- _Problem_
Transcribe every line of text in the entries below without changing any wording, and leave the pictures out of your answer.

══ Material provided

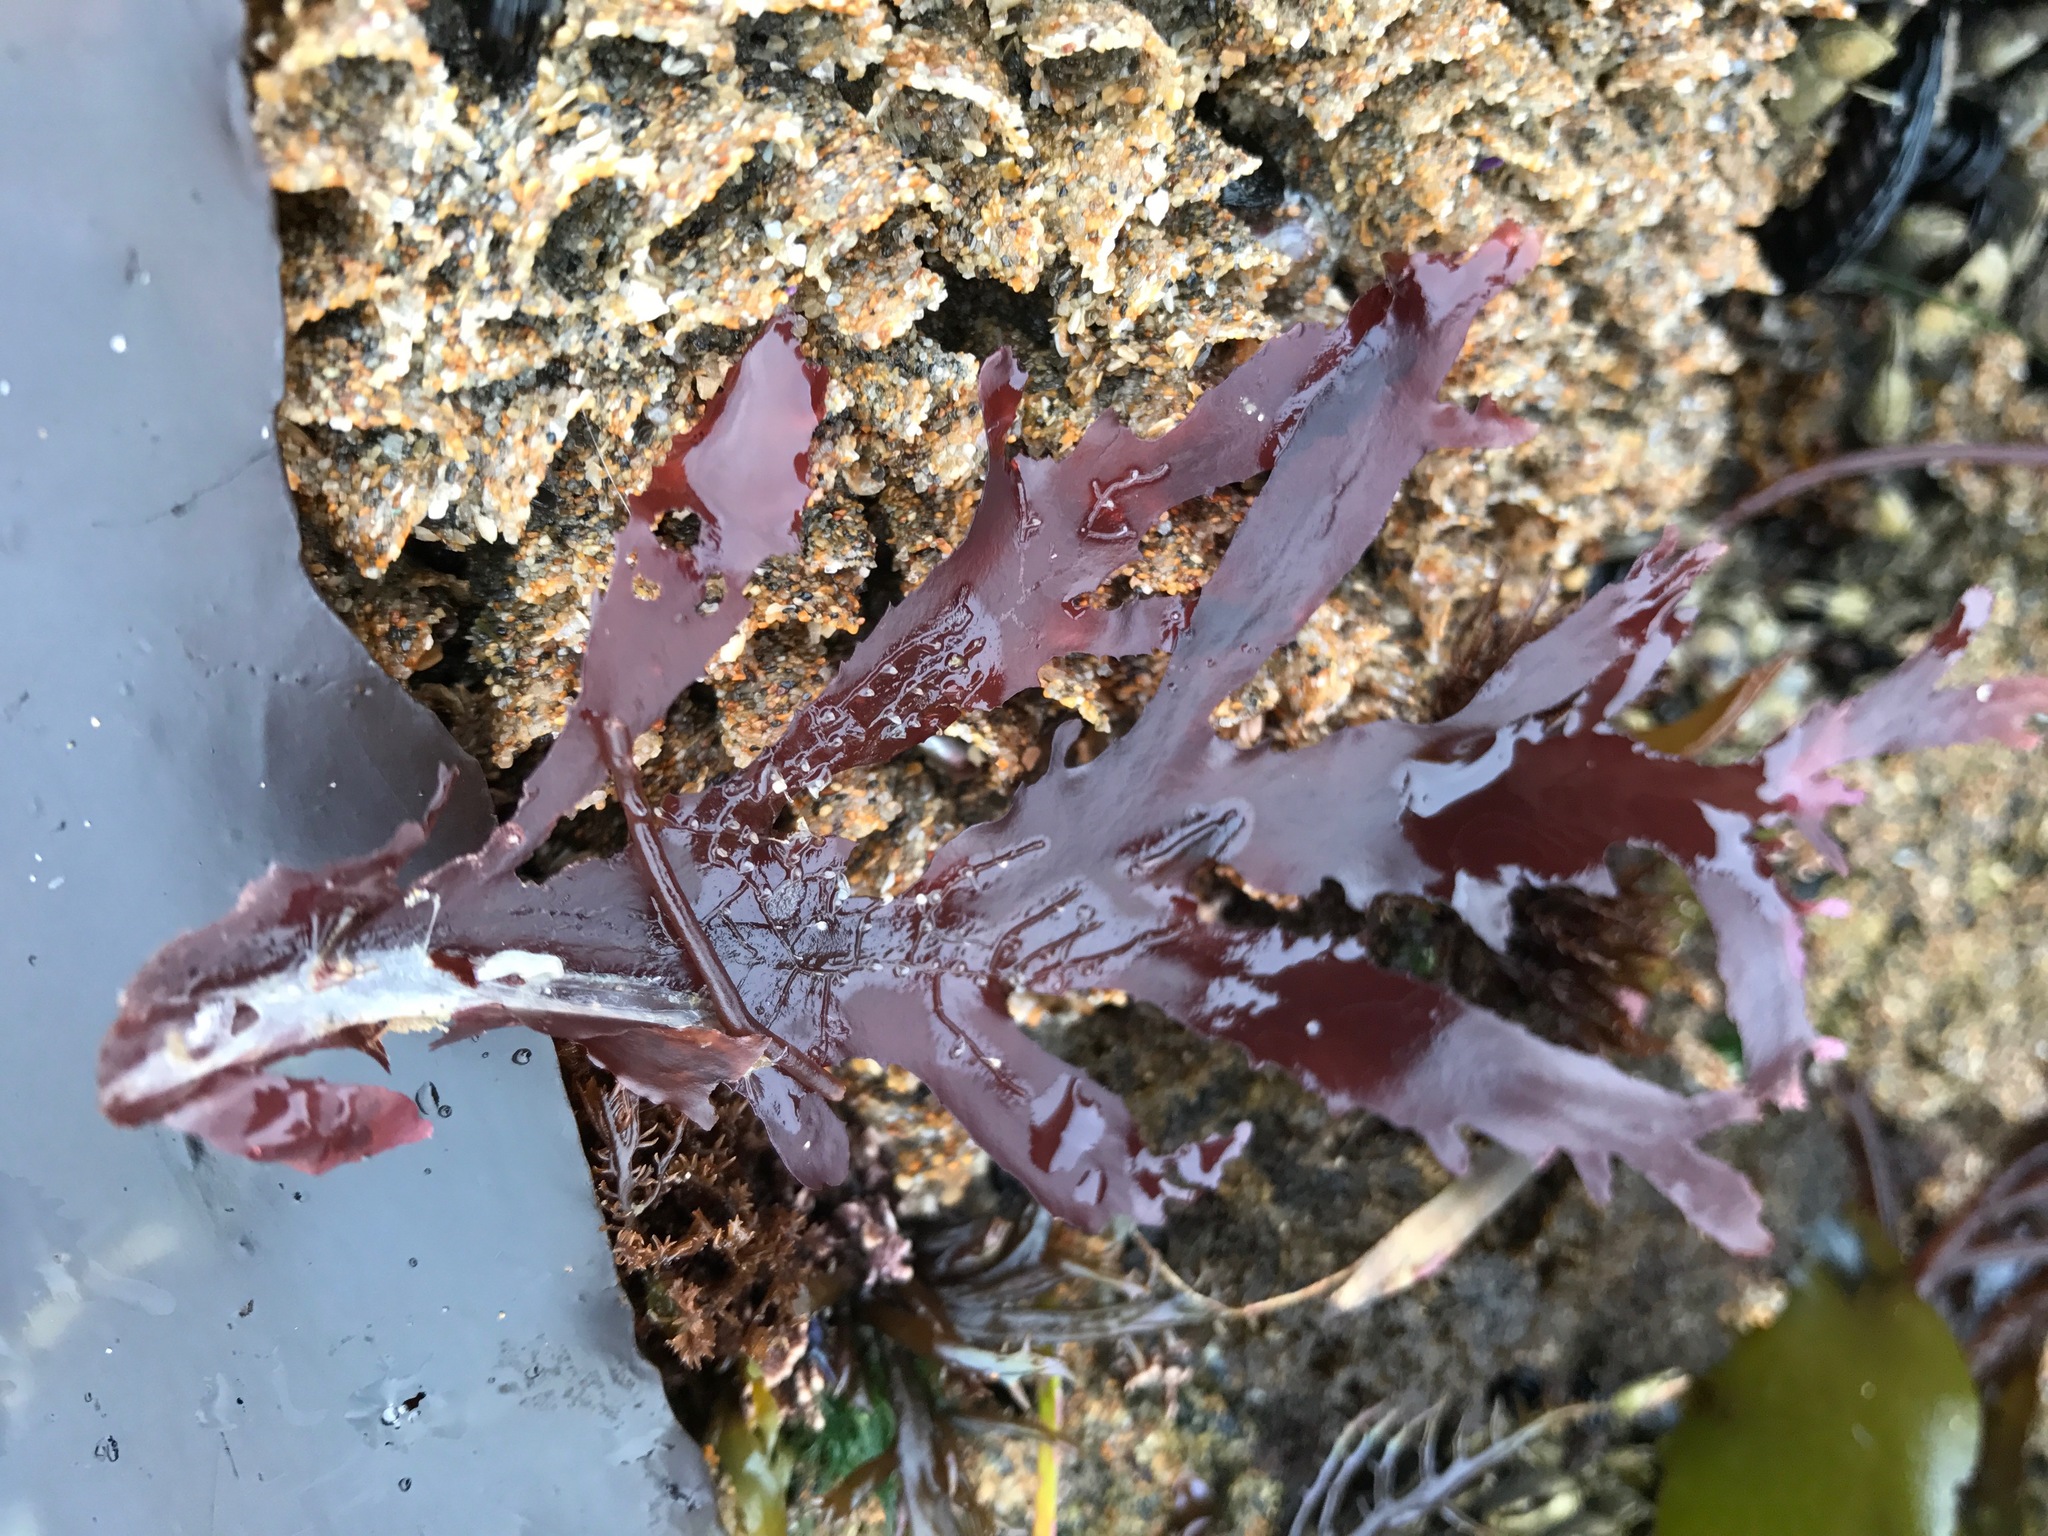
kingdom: Plantae
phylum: Rhodophyta
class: Florideophyceae
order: Ceramiales
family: Delesseriaceae
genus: Nienburgia
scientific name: Nienburgia andersoniana
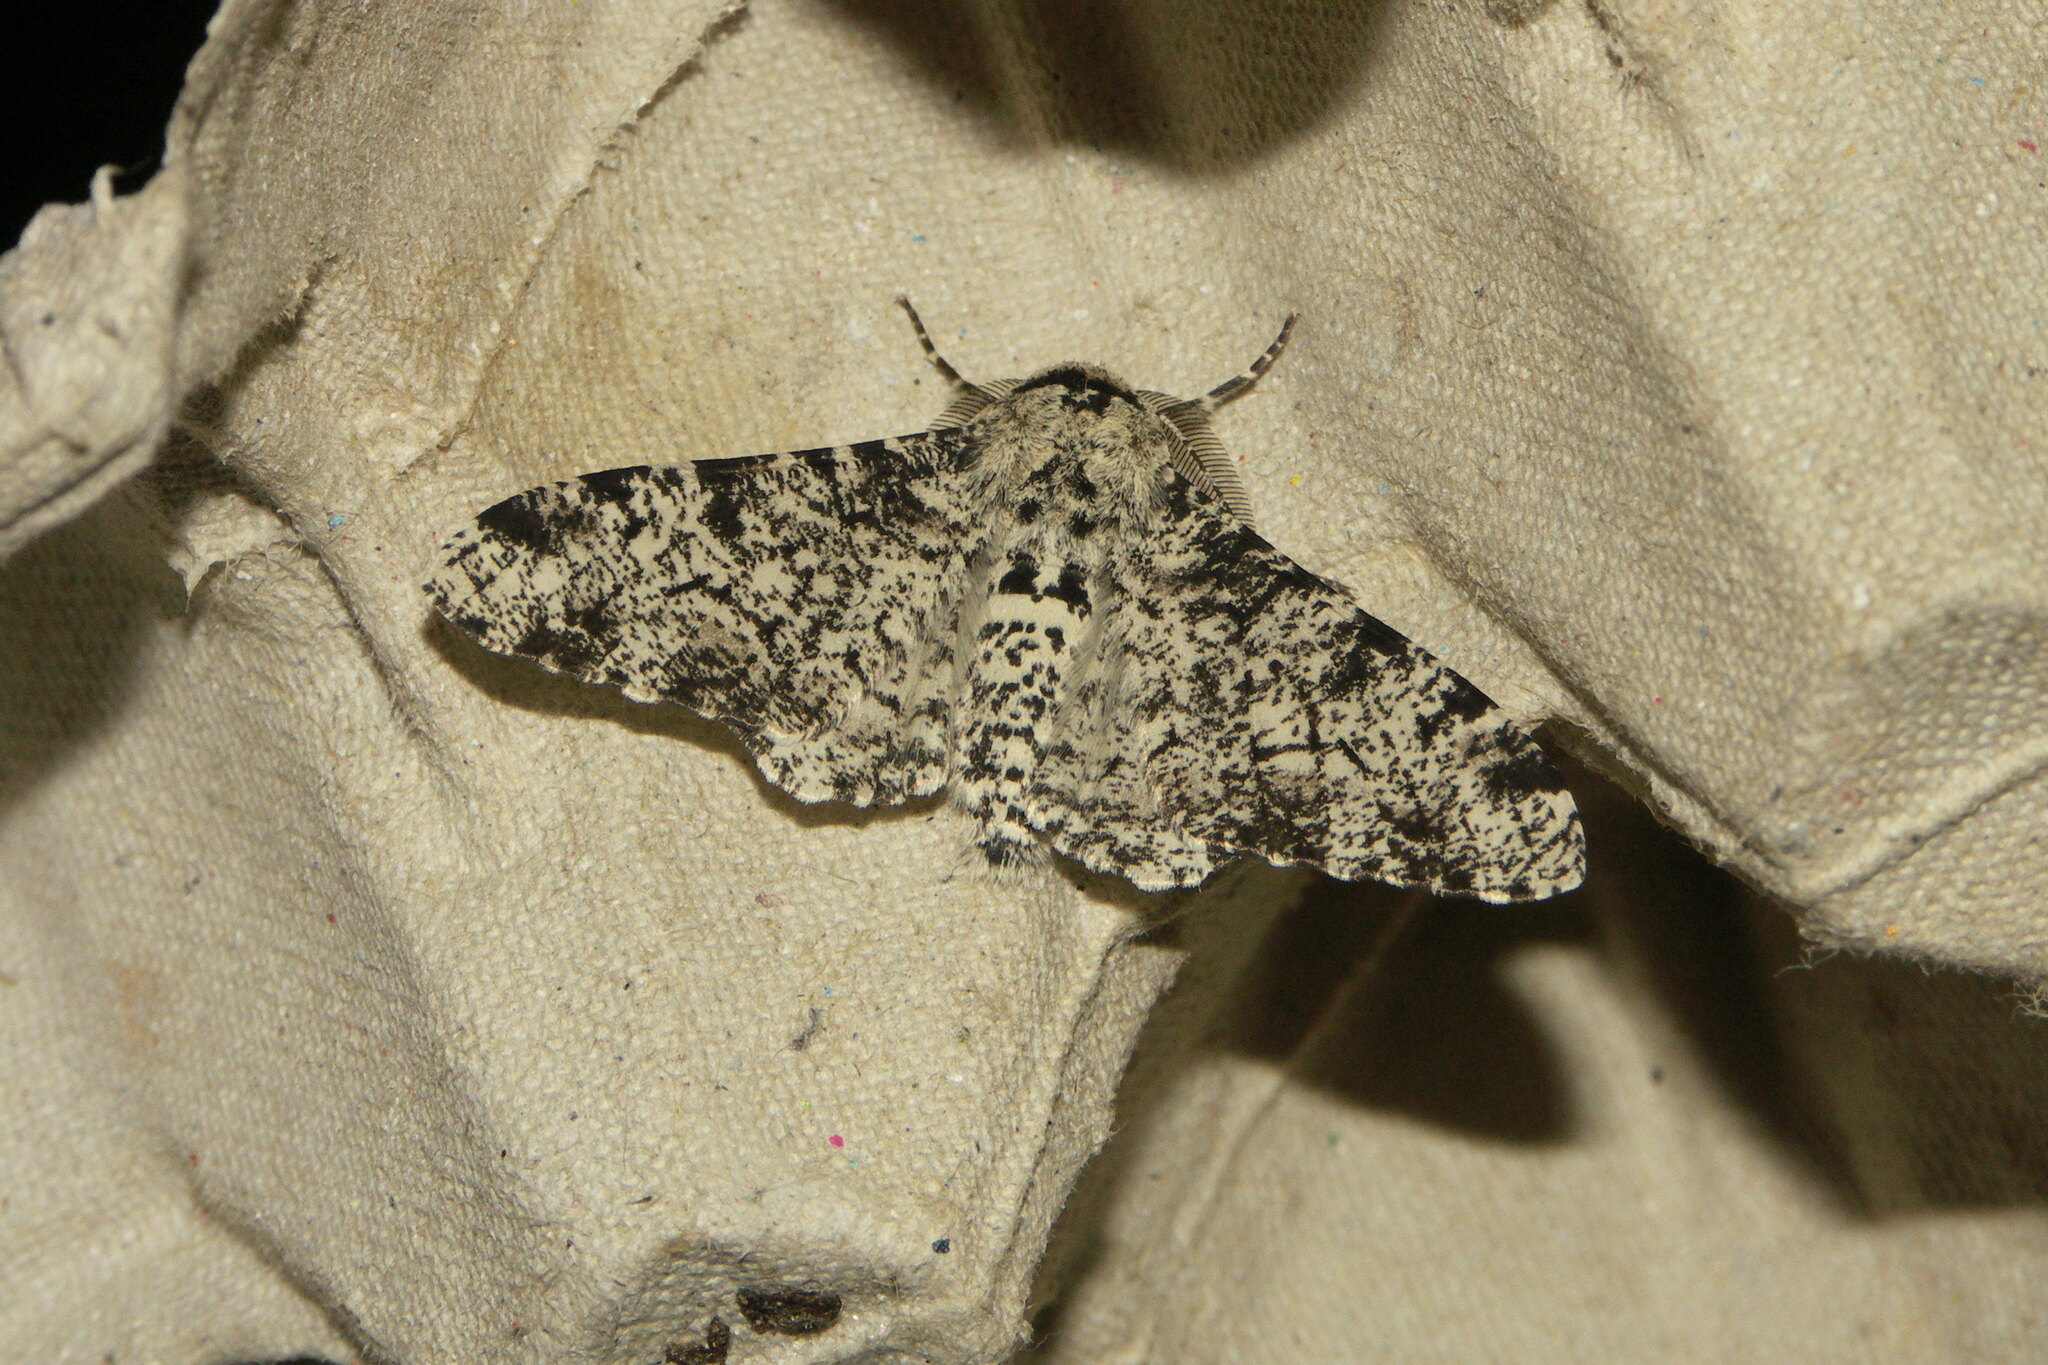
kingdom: Animalia
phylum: Arthropoda
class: Insecta
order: Lepidoptera
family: Geometridae
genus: Biston
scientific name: Biston betularia
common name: Peppered moth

════

- _Written solution_
kingdom: Plantae
phylum: Rhodophyta
class: Florideophyceae
order: Ceramiales
family: Delesseriaceae
genus: Nienburgia
scientific name: Nienburgia andersoniana
kingdom: Animalia
phylum: Arthropoda
class: Insecta
order: Lepidoptera
family: Geometridae
genus: Biston
scientific name: Biston betularia
common name: Peppered moth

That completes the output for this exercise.